Brano da leggere:
══════════════════════════════

Milano – Il Gorgonzola Dop celebra i 30 anni dal riconoscimento europeo della denominazione – avvenuto nel giugno del 1996 – con numeri record. Alla 56esima assemblea annuale dei soci, svoltasi il 7 maggio a Milano, il Consorzio di tutela ha fatto il punto su un prodotto che oggi è il quinto certificato per importanza nell’agroalimentare italiano. Il titolo scelto per l’evento, ‘Un gusto unico da più di mille anni’, ha messo in evidenza il viaggio che il Gorgonzola ha compiuto dalla sua nascita, che si fa risalire all’anno 1007 tra Piemonte e Lombardia.
Nel 2025 la produzione ha superato quota 5,4 milioni di forme, con il 39% dei volumi diretti in oltre 80 Paesi nel mondo. Positivo anche l’avvio del 2026: nel primo trimestre sono state prodotte 1.404.901 forme, in crescita del 3,77%.
“Per fare un grande prodotto non serve solo buon latte, ma casari che amano autenticamente il formaggio”, ha dichiarato il presidente Antonio Auricchio. “Oggi puntiamo tutto sulla riconoscibilità: le Dop sono baluardi di qualità e i principali strumenti per combattere le imitazioni. Come Consorzio vigilare sul Gorgonzola Dop significa mantenere altissima la qualità del prodotto e difendere il lavoro delle nostre aziende associate”.

══════════════════════════════

Attività da svolgere:
• A. Quante forme di Gorgonzola Dop risultano prodotte nel primo trimestre del 2026, secondo il brano?
• B. Sintetizza il brano in due frasi.
Le voci non hanno alcun ruolo in questo lavoro.

Dati grezzi:
══════════════════════════════

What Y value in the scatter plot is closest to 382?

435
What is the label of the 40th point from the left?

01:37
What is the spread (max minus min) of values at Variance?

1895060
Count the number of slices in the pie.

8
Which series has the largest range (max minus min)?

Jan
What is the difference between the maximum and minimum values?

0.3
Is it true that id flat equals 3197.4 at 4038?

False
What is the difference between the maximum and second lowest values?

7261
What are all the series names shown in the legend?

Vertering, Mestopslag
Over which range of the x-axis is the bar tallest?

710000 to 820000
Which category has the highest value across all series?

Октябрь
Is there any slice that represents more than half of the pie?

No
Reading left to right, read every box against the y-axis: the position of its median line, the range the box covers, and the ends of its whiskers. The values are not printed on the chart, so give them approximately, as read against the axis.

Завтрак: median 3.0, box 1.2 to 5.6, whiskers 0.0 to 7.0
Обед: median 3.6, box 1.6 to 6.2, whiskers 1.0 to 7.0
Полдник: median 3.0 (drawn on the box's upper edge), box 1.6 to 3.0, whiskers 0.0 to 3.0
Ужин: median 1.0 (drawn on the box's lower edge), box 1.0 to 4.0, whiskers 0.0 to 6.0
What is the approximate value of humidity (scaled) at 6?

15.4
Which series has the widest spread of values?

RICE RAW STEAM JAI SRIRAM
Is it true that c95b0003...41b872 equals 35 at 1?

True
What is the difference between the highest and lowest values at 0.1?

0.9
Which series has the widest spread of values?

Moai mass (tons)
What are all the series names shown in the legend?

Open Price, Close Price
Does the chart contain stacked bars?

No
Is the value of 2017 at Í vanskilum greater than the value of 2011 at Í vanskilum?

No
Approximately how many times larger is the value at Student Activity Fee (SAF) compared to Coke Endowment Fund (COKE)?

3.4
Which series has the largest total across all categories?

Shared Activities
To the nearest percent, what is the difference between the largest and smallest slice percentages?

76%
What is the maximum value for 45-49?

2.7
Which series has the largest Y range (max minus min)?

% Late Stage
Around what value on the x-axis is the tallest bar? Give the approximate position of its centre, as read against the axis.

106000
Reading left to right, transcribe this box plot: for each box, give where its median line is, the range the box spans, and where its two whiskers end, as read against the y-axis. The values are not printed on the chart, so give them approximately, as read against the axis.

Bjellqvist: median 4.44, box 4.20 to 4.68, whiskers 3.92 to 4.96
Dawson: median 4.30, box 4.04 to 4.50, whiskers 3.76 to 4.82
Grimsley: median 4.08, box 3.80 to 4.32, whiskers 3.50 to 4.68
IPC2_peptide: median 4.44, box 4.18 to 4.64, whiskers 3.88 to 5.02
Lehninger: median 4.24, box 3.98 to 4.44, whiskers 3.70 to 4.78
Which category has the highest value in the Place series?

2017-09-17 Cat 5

══════════════════════════════

Esiti per attività:
• A. Ne sono state prodotte 1.404.901.

• B. Il Gorgonzola Dop, oggi quinto prodotto certificato per importanza nell'agroalimentare italiano, celebra i 30 anni dal riconoscimento europeo della denominazione (giugno 1996), e il Consorzio di tutela ne ha fatto il punto all'assemblea annuale del 7 maggio a Milano. Nel 2025 la produzione ha superato i 5,4 milioni di forme, con il 39% dei volumi diretti in oltre 80 Paesi, e il presidente Antonio Auricchio ha indicato nella riconoscibilità la priorità, definendo le Dop i principali strumenti contro le imitazioni.